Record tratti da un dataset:
++++++++
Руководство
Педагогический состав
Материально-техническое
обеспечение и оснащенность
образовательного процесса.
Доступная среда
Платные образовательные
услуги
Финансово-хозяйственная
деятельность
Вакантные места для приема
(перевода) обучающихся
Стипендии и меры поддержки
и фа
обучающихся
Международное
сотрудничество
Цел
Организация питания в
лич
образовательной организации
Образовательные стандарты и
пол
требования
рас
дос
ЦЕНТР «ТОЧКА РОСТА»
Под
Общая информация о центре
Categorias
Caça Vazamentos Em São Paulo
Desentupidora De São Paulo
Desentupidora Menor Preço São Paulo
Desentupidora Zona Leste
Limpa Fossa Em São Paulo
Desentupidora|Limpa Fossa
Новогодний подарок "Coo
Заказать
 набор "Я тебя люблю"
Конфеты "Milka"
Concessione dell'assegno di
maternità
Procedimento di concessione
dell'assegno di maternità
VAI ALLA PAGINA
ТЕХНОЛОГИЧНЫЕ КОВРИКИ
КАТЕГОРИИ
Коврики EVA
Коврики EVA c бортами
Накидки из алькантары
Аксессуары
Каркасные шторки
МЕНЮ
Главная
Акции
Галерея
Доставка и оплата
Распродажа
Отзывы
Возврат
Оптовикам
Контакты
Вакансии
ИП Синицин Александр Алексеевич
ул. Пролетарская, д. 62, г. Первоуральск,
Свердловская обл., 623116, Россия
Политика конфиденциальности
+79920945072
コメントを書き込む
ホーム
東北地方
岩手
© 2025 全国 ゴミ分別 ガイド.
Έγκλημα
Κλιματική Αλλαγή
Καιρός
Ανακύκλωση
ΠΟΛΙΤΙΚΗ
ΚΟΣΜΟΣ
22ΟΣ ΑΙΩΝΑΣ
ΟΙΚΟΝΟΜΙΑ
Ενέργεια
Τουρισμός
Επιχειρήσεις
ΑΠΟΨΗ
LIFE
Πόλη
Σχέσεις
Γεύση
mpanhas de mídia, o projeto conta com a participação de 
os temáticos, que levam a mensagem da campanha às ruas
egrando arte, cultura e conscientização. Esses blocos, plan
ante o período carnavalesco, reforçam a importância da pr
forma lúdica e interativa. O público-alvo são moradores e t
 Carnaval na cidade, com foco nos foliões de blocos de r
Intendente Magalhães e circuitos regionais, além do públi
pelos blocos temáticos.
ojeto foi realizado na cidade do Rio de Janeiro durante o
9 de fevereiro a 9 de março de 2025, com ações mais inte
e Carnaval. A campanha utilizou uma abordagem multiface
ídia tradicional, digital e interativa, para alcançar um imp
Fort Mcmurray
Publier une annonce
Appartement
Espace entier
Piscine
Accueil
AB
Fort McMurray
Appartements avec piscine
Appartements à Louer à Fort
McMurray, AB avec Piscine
++++++++
**Descrizione esercizio**.
Raccogli dall'elenco sopra tutte le righe che contengono la stringa "temáticos", distinguendo tra maiuscole e minuscole.

**Esercizio svolto**.
os temáticos, que levam a mensagem da campanha às ruas
pelos blocos temáticos.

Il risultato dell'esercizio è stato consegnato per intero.